■ Request
Your output should consist of the lines from the first line of the records below through the one with "Независимая регулировка", exactly, minus the pictures.

Extracted page text data
########

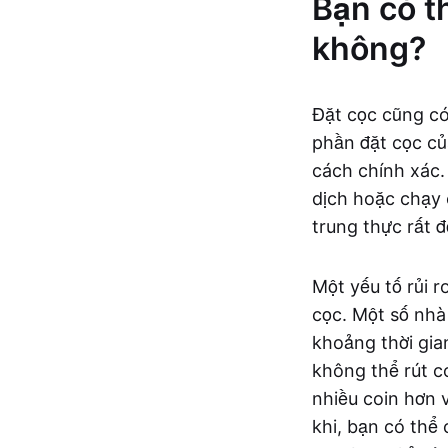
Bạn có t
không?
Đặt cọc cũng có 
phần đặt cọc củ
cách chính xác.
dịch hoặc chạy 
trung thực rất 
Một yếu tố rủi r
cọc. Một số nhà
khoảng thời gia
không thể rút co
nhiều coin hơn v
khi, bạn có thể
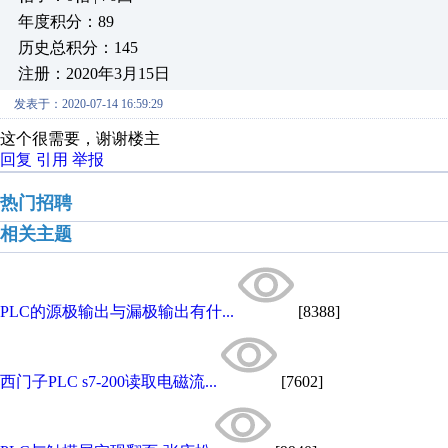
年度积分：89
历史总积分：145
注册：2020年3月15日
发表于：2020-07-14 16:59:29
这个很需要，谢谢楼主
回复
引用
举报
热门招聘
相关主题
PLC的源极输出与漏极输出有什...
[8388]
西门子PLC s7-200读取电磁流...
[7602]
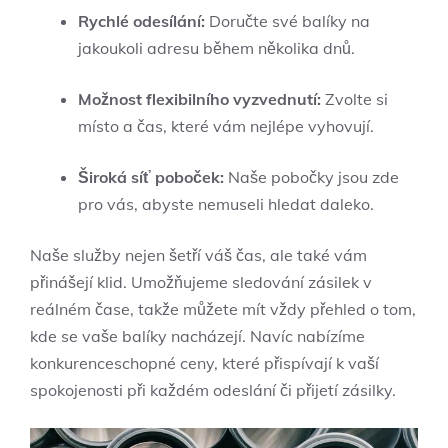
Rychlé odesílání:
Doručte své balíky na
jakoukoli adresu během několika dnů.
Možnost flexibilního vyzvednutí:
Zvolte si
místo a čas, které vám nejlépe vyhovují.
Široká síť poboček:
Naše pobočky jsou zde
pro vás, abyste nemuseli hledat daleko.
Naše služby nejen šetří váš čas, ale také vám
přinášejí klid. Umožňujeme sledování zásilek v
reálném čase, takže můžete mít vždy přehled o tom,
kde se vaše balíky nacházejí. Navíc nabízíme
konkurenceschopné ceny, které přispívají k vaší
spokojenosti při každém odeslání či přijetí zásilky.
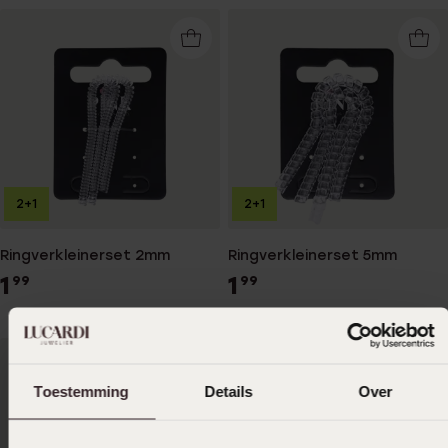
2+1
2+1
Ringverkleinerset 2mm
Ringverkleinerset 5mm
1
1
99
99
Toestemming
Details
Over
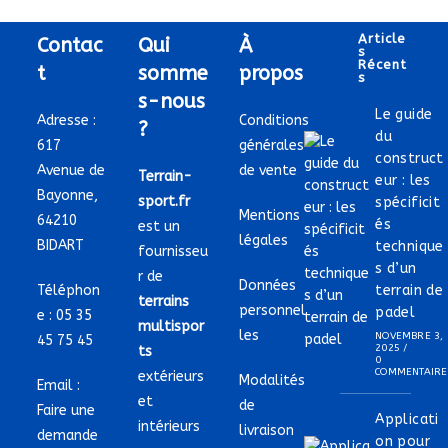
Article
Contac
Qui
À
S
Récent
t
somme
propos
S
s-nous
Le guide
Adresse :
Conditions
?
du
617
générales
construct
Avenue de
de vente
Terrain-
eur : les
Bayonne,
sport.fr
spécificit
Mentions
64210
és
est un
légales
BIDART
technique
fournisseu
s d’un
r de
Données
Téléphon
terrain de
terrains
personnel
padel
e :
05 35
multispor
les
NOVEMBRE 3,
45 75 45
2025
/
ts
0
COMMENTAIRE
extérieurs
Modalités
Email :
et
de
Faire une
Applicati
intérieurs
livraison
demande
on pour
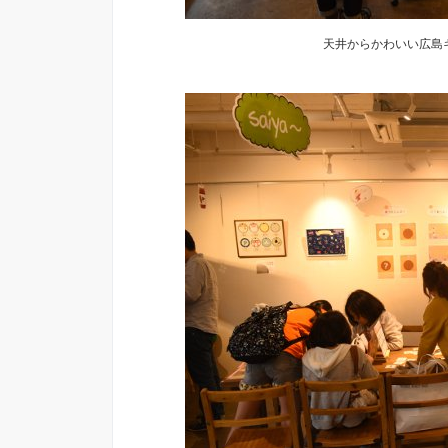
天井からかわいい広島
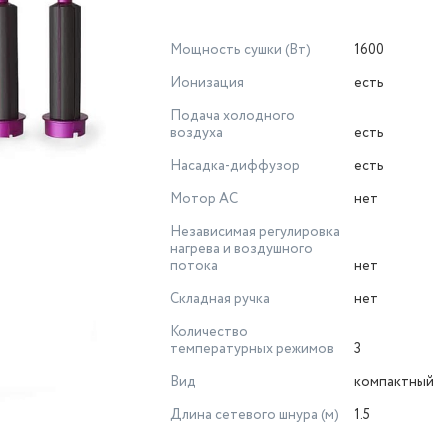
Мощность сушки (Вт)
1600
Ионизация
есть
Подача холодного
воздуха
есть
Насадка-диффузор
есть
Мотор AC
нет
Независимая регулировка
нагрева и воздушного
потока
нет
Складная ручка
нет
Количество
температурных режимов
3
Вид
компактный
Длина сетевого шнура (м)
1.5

########

■ Written solution
Bạn có t
không?
Đặt cọc cũng có 
phần đặt cọc củ
cách chính xác.
dịch hoặc chạy 
trung thực rất 
Một yếu tố rủi r
cọc. Một số nhà
khoảng thời gia
không thể rút co
nhiều coin hơn v
khi, bạn có thể
年度积分：89
历史总积分：145
注册：2020年3月15日
发表于：2020-07-14 16:59:29
这个很需要，谢谢楼主
回复
引用
举报
热门招聘
相关主题
PLC的源极输出与漏极输出有什...
[8388]
西门子PLC s7-200读取电磁流...
[7602]
Rychlé odesílání:
Doručte své balíky na
jakoukoli adresu během několika dnů.
Možnost flexibilního vyzvednutí:
Zvolte si
místo a čas, které vám nejlépe vyhovují.
Široká síť poboček:
Naše pobočky jsou zde
pro vás, abyste nemuseli hledat daleko.
Naše služby nejen šetří váš čas, ale také vám
přinášejí klid. Umožňujeme sledování zásilek v
reálném čase, takže můžete mít vždy přehled o tom,
kde se vaše balíky nacházejí. Navíc nabízíme
konkurenceschopné ceny, které přispívají k vaší
spokojenosti při každém odeslání či přijetí zásilky.
2+1
2+1
Ringverkleinerset 2mm
Ringverkleinerset 5mm
1
1
99
99
Toestemming
Details
Over
Article
Contac
Qui
À
S
Récent
t
somme
propos
S
s-nous
Le guide
Adresse :
Conditions
?
du
617
générales
construct
Avenue de
de vente
Terrain-
eur : les
Bayonne,
sport.fr
spécificit
Mentions
64210
és
est un
légales
BIDART
technique
fournisseu
s d’un
r de
Données
Téléphon
terrain de
terrains
personnel
padel
e :
05 35
multispor
les
NOVEMBRE 3,
45 75 45
2025
/
ts
0
COMMENTAIRE
extérieurs
Modalités
Email :
et
de
Faire une
Applicati
intérieurs
livraison
demande
on pour
天井からかわいい広島
Мощность сушки (Вт)
1600
Ионизация
есть
Подача холодного
воздуха
есть
Насадка-диффузор
есть
Мотор AC
нет
Независимая регулировка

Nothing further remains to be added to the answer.